Member of the Riksdag
- In office January 10, 1974 – September 30, 1985
- Constituency: Skåne Northern and Eastern

Personal details
- Born: Lennart Villiam Bladh July 3, 1920 Kristianstad, Sweden
- Died: July 10, 2006 (aged 86)
- Political party: Social Democrats

= Lennart Bladh =

Member of the Riksdag from 1974 to 1985

Lennart Villiam Bladh (July 3, 1920 – July 10, 2006) was a Swedish politician who served as member of the Riksdag (MP) from 1974 to 1985.

Bladh was born in 1920 in Kristianstad, and received education at folk high school and university. He was employed as a laborer before transitioning into schoolteacher roles as crafts teacher and careers master. A member of the Swedish Social Democratic Party, Bladh was elected member of the Riksdag from Skåne Northern and Eastern in the 1973 general election and held his seat until 1985. Bladh passed to unspecified causes in 2006.

== Personal life ==
Lennart Villiam Bladh was born on July 3, 1920, in the city and then county of Kristianstad, to Matilda Jakobsson and railway worker Nils Bladh. Lennart resided in Hässleholm and was married to a woman named Gunvor.

Bladh passed away to unspecified causes on July 10, 2006, aged 86. He was buried at Östra begravningsplats in Hässleholm.

== Education and career ==
Bladh attended folk high school in 1947–1948 and again 1957–1959, before studying at university in the early 60s. He worked as a laborer in the wood industry from 1935 to 1953 and was afterwards employed in schoolteacher roles as slöjdlärare (crafts teacher) and careers master.

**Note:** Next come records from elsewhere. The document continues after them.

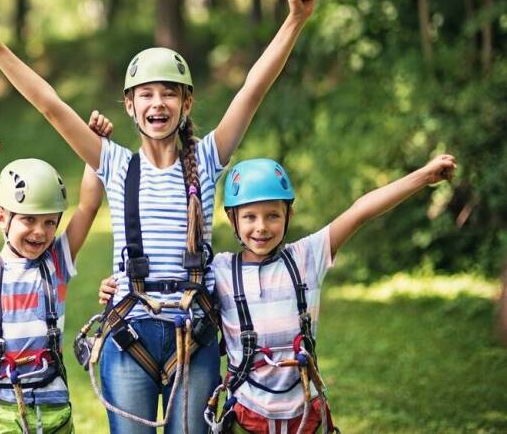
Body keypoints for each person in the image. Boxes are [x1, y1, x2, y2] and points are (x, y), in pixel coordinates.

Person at [0, 0, 316, 433]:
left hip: (195, 334)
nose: (158, 103)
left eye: (169, 94)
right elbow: (50, 106)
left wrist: (294, 21)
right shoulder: (113, 163)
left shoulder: (207, 160)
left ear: (186, 104)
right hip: (129, 335)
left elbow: (252, 90)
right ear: (130, 105)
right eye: (146, 94)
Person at [103, 154, 457, 433]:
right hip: (246, 416)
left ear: (289, 214)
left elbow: (360, 211)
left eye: (273, 215)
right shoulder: (221, 270)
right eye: (251, 217)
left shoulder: (307, 257)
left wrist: (423, 177)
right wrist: (115, 287)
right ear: (233, 219)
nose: (262, 227)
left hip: (305, 414)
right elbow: (169, 283)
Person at [0, 117, 111, 434]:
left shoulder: (56, 263)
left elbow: (88, 206)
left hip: (54, 407)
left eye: (49, 222)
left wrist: (94, 147)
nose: (40, 232)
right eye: (29, 220)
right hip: (2, 411)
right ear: (2, 218)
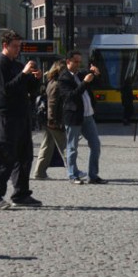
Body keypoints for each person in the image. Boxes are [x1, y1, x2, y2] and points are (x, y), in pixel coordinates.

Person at [0, 30, 43, 209]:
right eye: (15, 46)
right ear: (5, 45)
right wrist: (24, 75)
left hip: (22, 116)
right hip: (5, 117)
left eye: (20, 46)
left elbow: (29, 91)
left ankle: (21, 193)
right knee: (3, 156)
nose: (18, 50)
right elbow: (5, 92)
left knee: (24, 157)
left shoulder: (17, 65)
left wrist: (35, 80)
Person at [59, 50, 107, 185]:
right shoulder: (63, 78)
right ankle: (72, 175)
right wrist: (85, 83)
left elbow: (98, 84)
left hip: (88, 115)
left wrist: (96, 74)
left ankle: (93, 175)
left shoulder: (80, 74)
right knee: (72, 147)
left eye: (80, 61)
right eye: (76, 61)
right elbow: (70, 97)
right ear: (68, 62)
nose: (78, 64)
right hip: (73, 117)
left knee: (95, 145)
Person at [32, 60, 67, 180]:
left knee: (47, 146)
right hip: (53, 120)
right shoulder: (56, 84)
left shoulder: (51, 82)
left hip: (50, 120)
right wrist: (52, 120)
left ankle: (39, 172)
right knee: (65, 146)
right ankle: (74, 172)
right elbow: (52, 103)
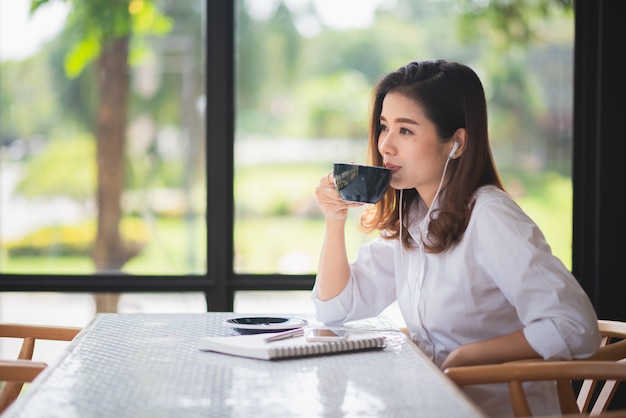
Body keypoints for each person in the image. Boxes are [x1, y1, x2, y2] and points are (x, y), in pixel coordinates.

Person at [311, 59, 600, 417]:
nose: (385, 145)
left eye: (406, 131)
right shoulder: (415, 216)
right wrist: (334, 220)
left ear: (457, 143)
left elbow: (574, 327)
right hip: (434, 405)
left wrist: (464, 358)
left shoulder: (489, 216)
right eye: (383, 127)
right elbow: (336, 307)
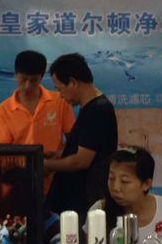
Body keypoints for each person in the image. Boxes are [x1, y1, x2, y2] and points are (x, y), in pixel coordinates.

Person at [44, 53, 118, 230]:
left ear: (73, 82)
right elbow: (82, 149)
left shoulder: (98, 110)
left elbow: (82, 160)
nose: (60, 96)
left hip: (86, 204)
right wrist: (57, 155)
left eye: (60, 89)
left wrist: (48, 165)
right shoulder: (90, 108)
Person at [0, 50, 76, 194]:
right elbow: (4, 152)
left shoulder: (60, 101)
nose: (27, 85)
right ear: (16, 75)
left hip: (56, 180)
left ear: (42, 77)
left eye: (33, 80)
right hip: (20, 182)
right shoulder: (4, 109)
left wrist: (56, 157)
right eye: (23, 79)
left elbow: (74, 141)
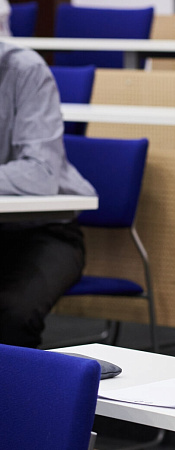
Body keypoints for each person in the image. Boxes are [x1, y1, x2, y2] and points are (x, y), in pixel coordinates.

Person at [0, 40, 96, 347]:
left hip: (45, 230)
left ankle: (18, 380)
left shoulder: (25, 70)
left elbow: (40, 175)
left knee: (12, 312)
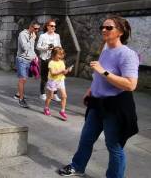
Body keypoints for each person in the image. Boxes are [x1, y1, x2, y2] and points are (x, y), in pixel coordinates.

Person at [59, 15, 139, 177]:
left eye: (109, 27)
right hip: (97, 103)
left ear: (120, 32)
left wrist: (104, 71)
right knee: (86, 138)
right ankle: (78, 166)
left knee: (114, 147)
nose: (104, 30)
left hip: (115, 107)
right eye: (102, 27)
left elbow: (131, 85)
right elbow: (99, 76)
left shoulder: (127, 55)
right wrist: (91, 90)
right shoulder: (106, 49)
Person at [14, 20, 40, 108]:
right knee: (22, 79)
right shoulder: (23, 34)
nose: (37, 30)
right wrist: (32, 39)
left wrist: (35, 56)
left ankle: (18, 94)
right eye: (35, 28)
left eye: (38, 29)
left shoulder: (32, 35)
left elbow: (31, 49)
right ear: (31, 26)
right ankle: (21, 99)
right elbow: (25, 48)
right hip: (22, 59)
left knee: (24, 79)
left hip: (29, 60)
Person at [43, 47, 73, 120]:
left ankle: (62, 111)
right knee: (50, 96)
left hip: (60, 80)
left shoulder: (62, 62)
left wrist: (67, 71)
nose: (61, 56)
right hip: (52, 81)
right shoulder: (51, 63)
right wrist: (62, 71)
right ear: (54, 54)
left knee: (64, 96)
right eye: (59, 54)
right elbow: (53, 73)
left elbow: (63, 72)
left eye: (62, 54)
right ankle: (46, 108)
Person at [36, 19, 62, 102]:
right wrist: (47, 47)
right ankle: (43, 93)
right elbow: (38, 47)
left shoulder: (57, 36)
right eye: (51, 26)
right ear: (47, 26)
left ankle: (54, 94)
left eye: (54, 26)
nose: (53, 27)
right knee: (44, 77)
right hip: (45, 58)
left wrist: (57, 49)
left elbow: (60, 46)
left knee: (55, 76)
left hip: (54, 59)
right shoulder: (43, 36)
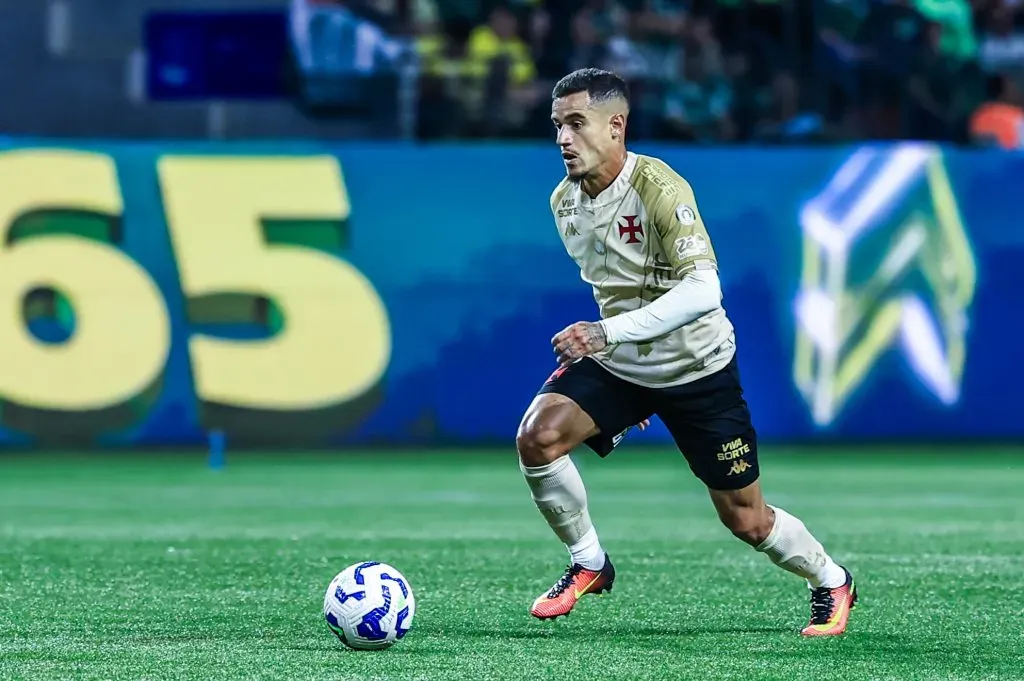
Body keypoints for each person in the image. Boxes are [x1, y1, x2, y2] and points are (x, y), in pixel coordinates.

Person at [516, 68, 858, 637]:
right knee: (538, 436)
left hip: (699, 369)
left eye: (577, 124)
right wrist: (625, 364)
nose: (563, 138)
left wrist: (608, 335)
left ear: (616, 126)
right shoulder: (564, 203)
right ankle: (589, 563)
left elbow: (704, 291)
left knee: (746, 520)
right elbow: (616, 292)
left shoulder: (659, 188)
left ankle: (831, 580)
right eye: (558, 126)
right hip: (624, 364)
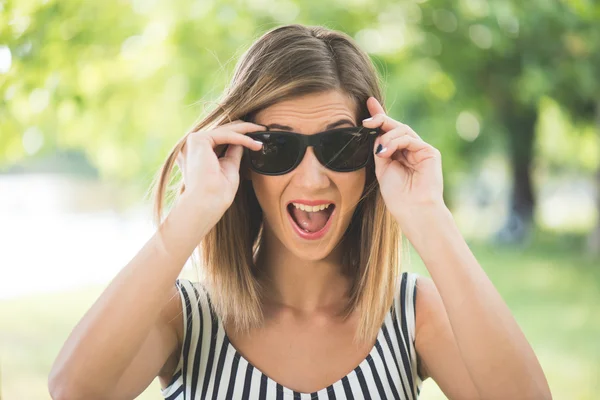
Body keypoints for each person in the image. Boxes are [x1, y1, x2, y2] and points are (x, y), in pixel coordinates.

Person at [48, 24, 551, 400]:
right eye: (278, 148)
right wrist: (193, 212)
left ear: (372, 154)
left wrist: (429, 216)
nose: (312, 179)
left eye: (339, 146)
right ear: (242, 160)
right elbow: (74, 389)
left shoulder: (410, 315)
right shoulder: (186, 317)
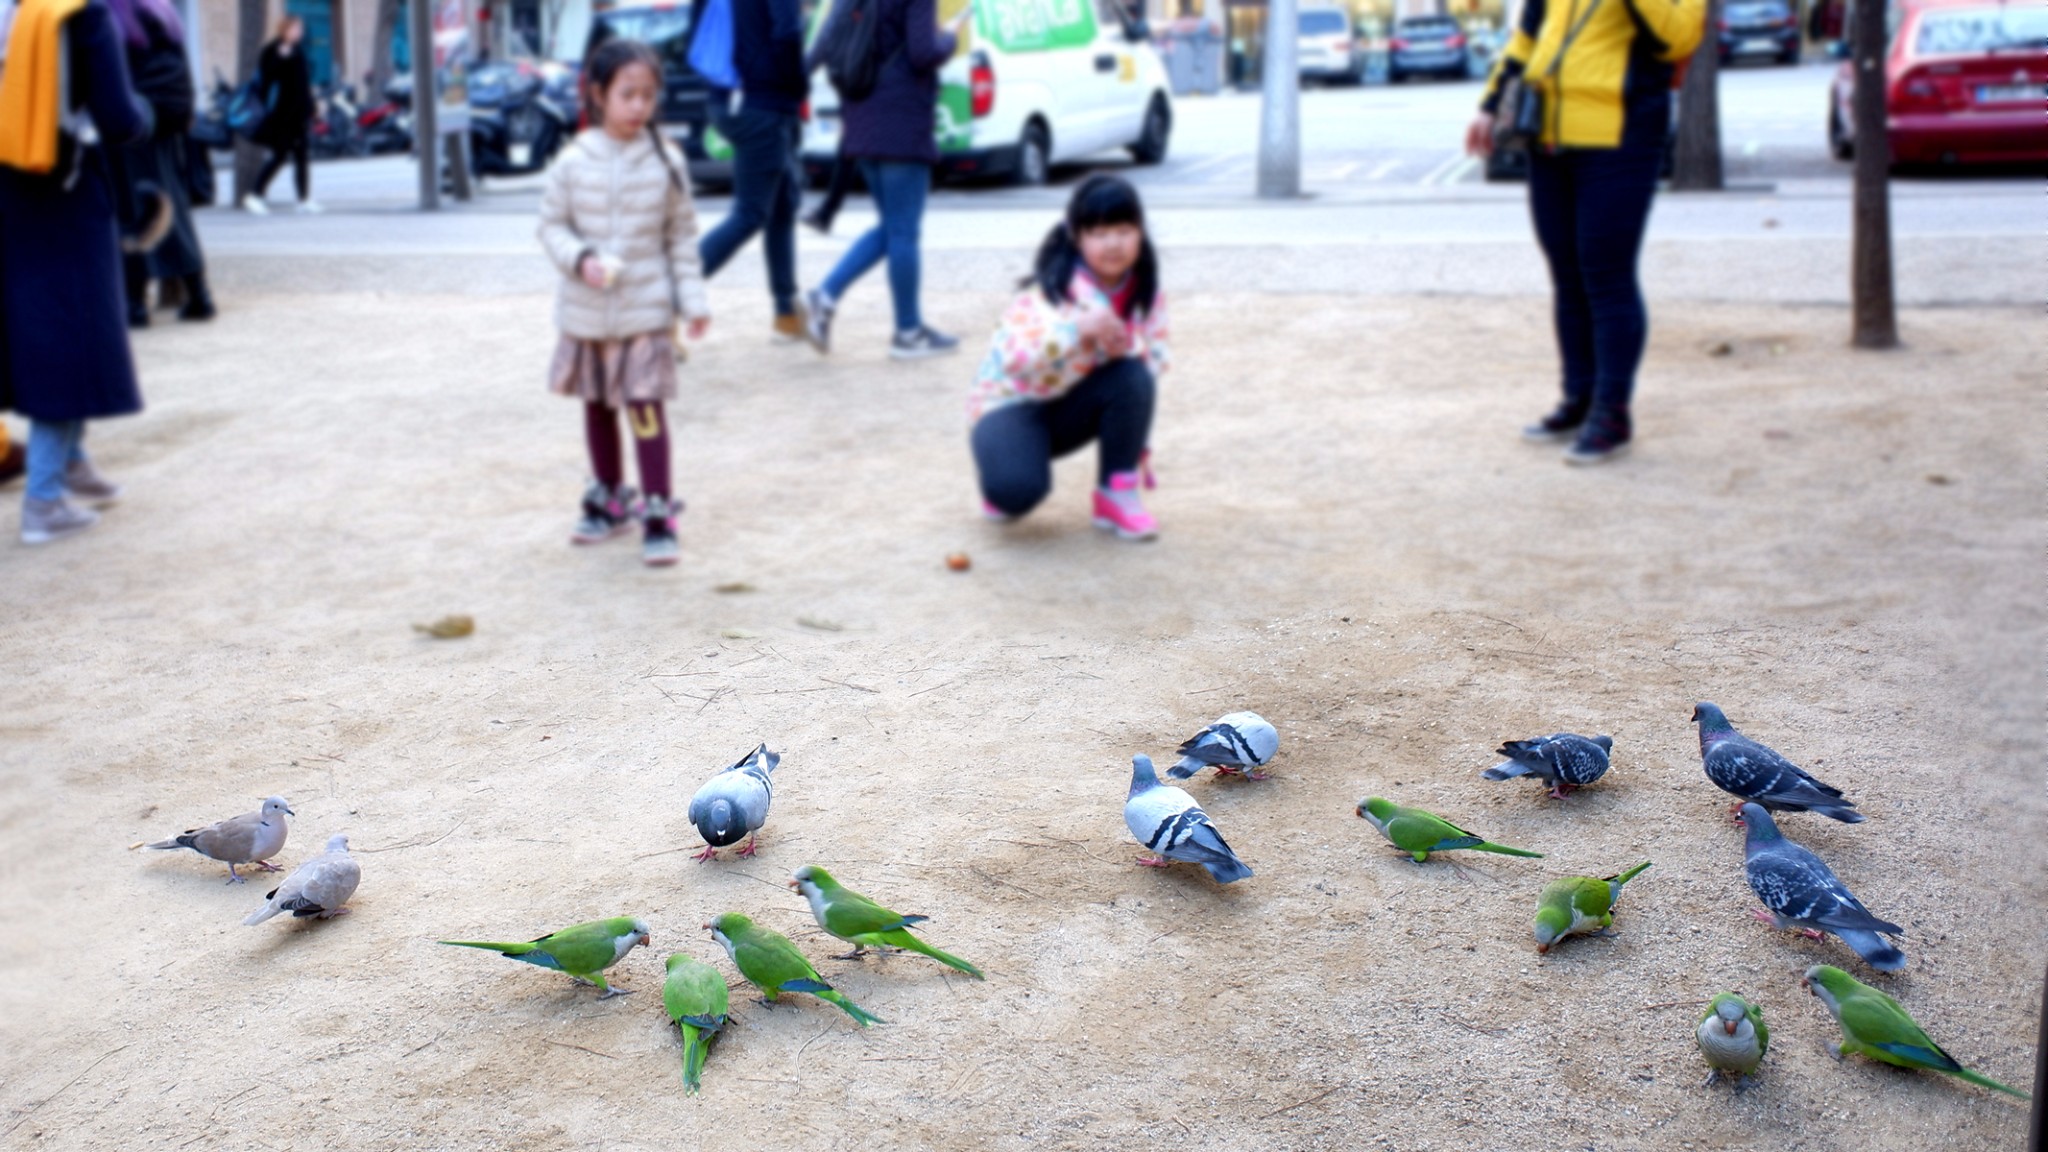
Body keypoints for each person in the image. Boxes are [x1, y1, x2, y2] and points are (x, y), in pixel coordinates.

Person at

As a member of the Swedish Social Democratic Party, Bladh was elected to the Riksdag for Kristianstad County's Skåne Northern and Eastern constituency in the 1973 general election. He held the seat for 12 years, re-elected in 1976, 1979, and 1982. During his tenure, he was a member and chair of the Education and Culture Affairs Committees.